__Work instruction__. What should be copied is the stretch of entries below from the line with "middle pip: (752, 925)" up to and including the line with "middle tip: (194, 272)", exactly and without images.

(Skeletal landmark data)
────────────────

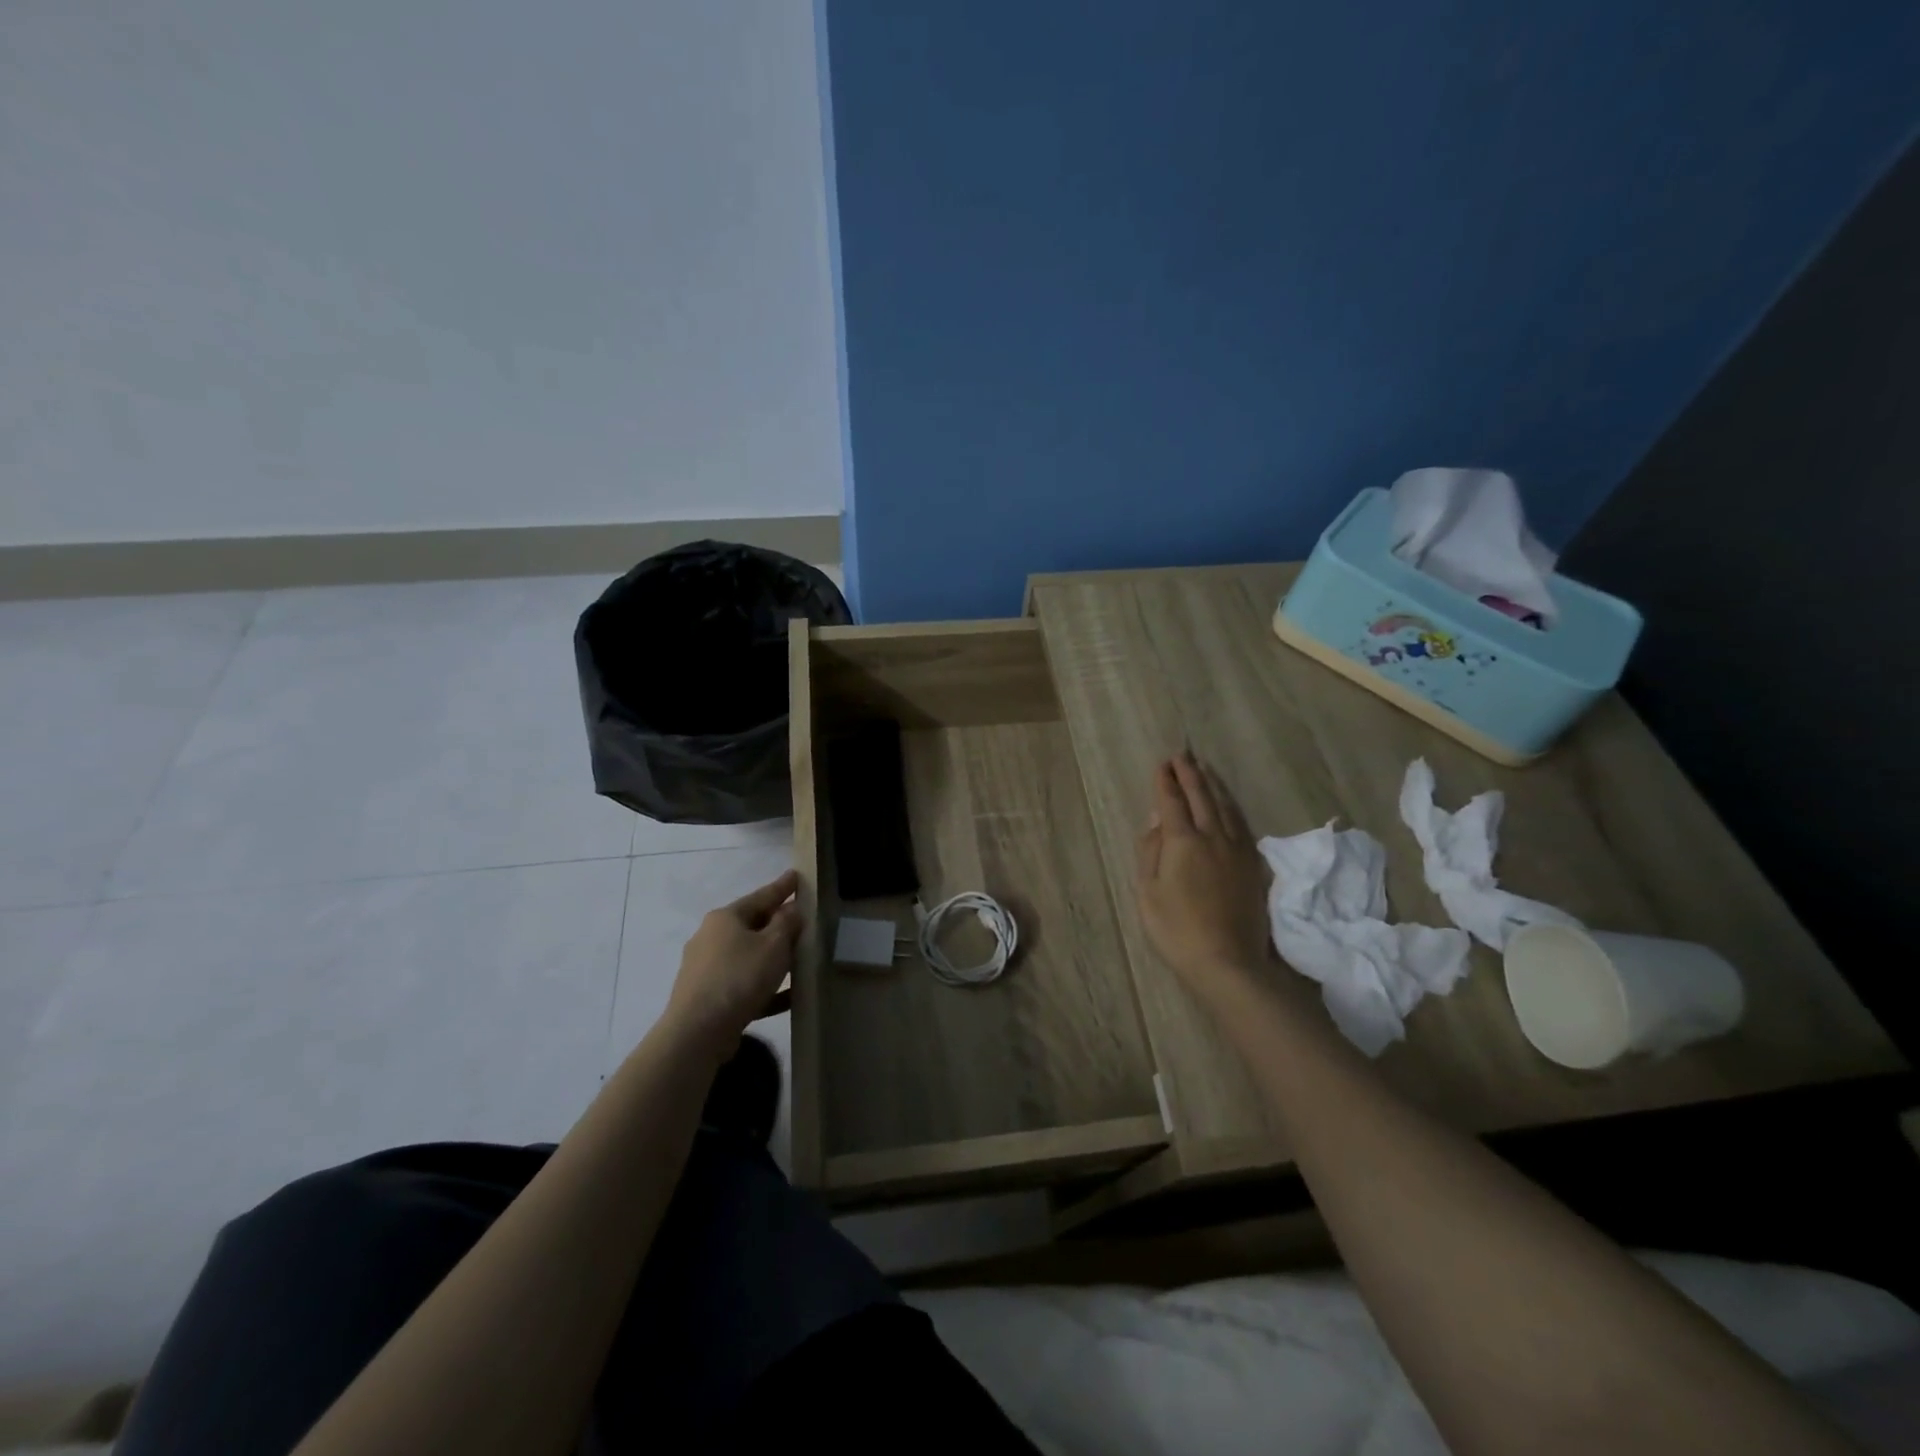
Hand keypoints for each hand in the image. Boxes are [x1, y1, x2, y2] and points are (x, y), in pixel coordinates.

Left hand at [664, 870, 800, 1049]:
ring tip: (799, 960)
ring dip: (772, 957)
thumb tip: (791, 909)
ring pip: (748, 956)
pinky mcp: (708, 997)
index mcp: (725, 918)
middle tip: (802, 920)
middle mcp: (711, 937)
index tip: (796, 875)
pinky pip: (743, 985)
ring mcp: (706, 968)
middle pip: (752, 925)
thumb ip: (787, 924)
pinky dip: (765, 986)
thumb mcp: (774, 945)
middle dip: (777, 924)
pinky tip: (787, 997)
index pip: (761, 896)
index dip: (782, 887)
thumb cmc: (739, 978)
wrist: (697, 1032)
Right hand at [1134, 752, 1271, 1001]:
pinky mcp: (1253, 865)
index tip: (1163, 764)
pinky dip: (1231, 807)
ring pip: (1226, 807)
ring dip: (1213, 785)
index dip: (1165, 781)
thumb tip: (1157, 821)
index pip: (1172, 802)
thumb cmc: (1176, 930)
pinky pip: (1242, 824)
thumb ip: (1151, 852)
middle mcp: (1212, 837)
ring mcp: (1237, 850)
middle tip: (1183, 755)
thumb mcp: (1147, 892)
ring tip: (1204, 769)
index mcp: (1182, 842)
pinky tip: (1228, 804)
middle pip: (1202, 797)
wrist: (1228, 962)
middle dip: (1190, 774)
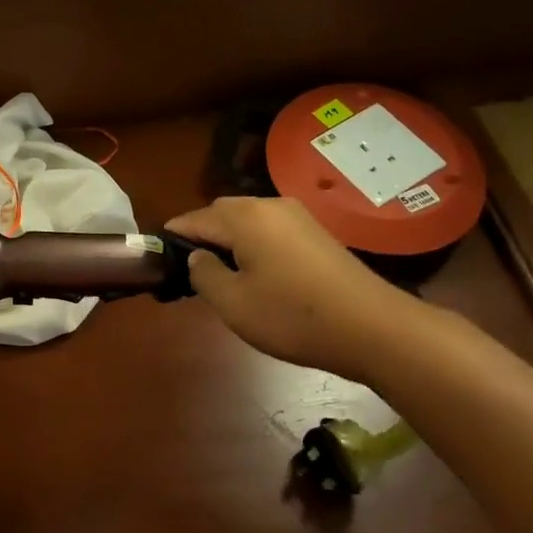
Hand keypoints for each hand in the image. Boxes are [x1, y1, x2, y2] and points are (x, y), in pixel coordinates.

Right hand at [163, 196, 412, 380]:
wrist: (372, 327)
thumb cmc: (293, 317)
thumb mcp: (234, 304)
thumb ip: (204, 274)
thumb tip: (197, 257)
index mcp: (244, 217)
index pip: (195, 218)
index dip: (174, 237)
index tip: (160, 258)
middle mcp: (270, 205)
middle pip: (222, 213)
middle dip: (203, 236)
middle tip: (194, 272)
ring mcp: (298, 216)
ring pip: (248, 220)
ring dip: (231, 240)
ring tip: (226, 275)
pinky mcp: (317, 233)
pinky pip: (272, 229)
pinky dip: (256, 244)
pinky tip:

────────────────

__Result for this task__.
middle pip: (752, 925)
thumb ip: (787, 924)
pinky dip: (765, 986)
thumb mcp: (774, 945)
middle dip: (777, 924)
pinky tip: (787, 997)
index pip: (761, 896)
index dip: (782, 887)
thumb cmc: (739, 978)
wrist: (697, 1032)
Right hand at [1134, 752, 1271, 1001]:
pinky mcp: (1253, 865)
index tip: (1163, 764)
pinky dip: (1231, 807)
ring pip: (1226, 807)
ring dip: (1213, 785)
index dip: (1165, 781)
thumb tip: (1157, 821)
index pip: (1172, 802)
thumb cmc: (1176, 930)
pinky pip: (1242, 824)
thumb ip: (1151, 852)
middle mcp: (1212, 837)
ring mcp: (1237, 850)
middle tip: (1183, 755)
thumb mcp: (1147, 892)
ring tip: (1204, 769)
index mcp: (1182, 842)
pinky tip: (1228, 804)
middle pip: (1202, 797)
wrist: (1228, 962)
middle dip: (1190, 774)
Hand keypoints for each hand in the image. Boxes are [x1, y1, x2, y2] and points are (x, y), in pixel coordinates.

Right hand at [163, 196, 412, 380]:
wrist: (372, 327)
thumb cmc: (293, 317)
thumb mcp: (234, 304)
thumb ip: (204, 274)
thumb tip: (197, 257)
index mcp: (244, 217)
index pip: (195, 218)
index dip: (174, 237)
index tip: (160, 258)
middle mcp: (270, 205)
middle pip: (222, 213)
middle dip: (203, 236)
middle tip: (194, 272)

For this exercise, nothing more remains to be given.